▶ PAGE EXTRACT
++++++++++

COVID-19 is just the latest crisis for the industry. For years, the industry has faced a different kind of viral threat — the person-to-person transmission of moral concern for the animals, killed for a luxury garment. In the U.S. and Europe – the two biggest markets in the world — we now have a form of moral herd immunity to the propaganda of the fur industry. And the moral concern has now spread to fashion designers, retailers, and consumers who shun fur. The result: the market for mink in the West has tanked, leaving the farmers in the U.S. and Europe to hunt for new buyers in far-flung parts of the world where the ethical concern for the animals has not infected the citizenry. It’s telling that at the industry’s annual premier fur auction in Canada last month, large volumes of pelts went unsold, and prices were at historic lows.
The grim irony is that many of the U.S.-produced mink pelts are bound for China.
This circumstance is a boon for the Chinese retailers and consumers with an interest in mink, but a viral time bomb for the United States. Just as it gets so much factory-farmed pork from the U.S., China is outsourcing mink production to the United States, and our communities are left to deal with the negative externalities, including assuming the risks of having super-spreader farms in their midst. I can understand why China loves this, but I cannot for the life of me understand why we allow this kind of asymmetrical arrangement to persist in our country.
National Mink Buy-out
AWA and its partners are calling for change, including a strict quarantine order at all mink farm operations. We recommend three other steps: 1) De-commercializing of mink farms, with no movement of non-essential products or workers to and from mink farms, including the movement of live animals on and off the farms; 2) A halt to breeding programs to arrest the expansion of host animals; and 3) A USDA buy-out of the mink farms, as a humane response to the circumstance of the producers.
The United States has already spent trillions on pandemic response. We are disrupting nearly every aspect of our economy to halt the virus, in the hopes of eliminating it or at least containing it to manageable levels until a vaccine is developed. In the scheme of things, it is a minor expense to buy out 200 mink farmers, whose total commerce is less than $60 million. That’s a rounding error in the COVID-19 relief packages.

++++++++++

▶ TASK
Which two markets does the mink farming text call the biggest in the world?

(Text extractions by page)

++++++++++

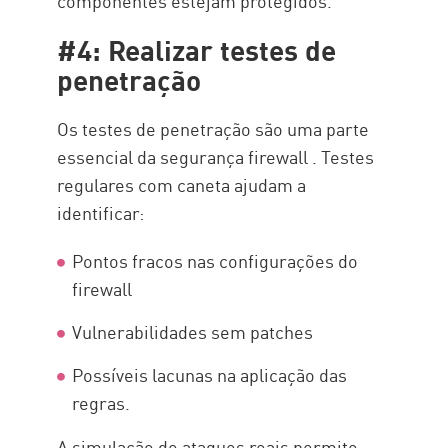
componentes estejam protegidos.
#4: Realizar testes de
penetração
Os testes de penetração são uma parte
essencial da segurança firewall . Testes
regulares com caneta ajudam a
identificar:
Pontos fracos nas configurações do
firewall
Vulnerabilidades sem patches
Possíveis lacunas na aplicação das
regras.
A simulação de ataques reais permite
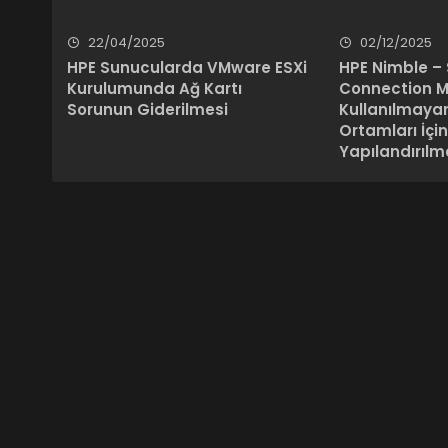
22/04/2025
02/12/2025
HPE Sunucularda VMware ESXi
HPE Nimble –
Kurulumunda Ağ Kartı
Connection 
Sorunun Giderilmesi
Kullanılmay
Ortamları İçi
Yapılandırılm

++++++++++

▶ EXERCISE RESULT
The U.S. and Europe.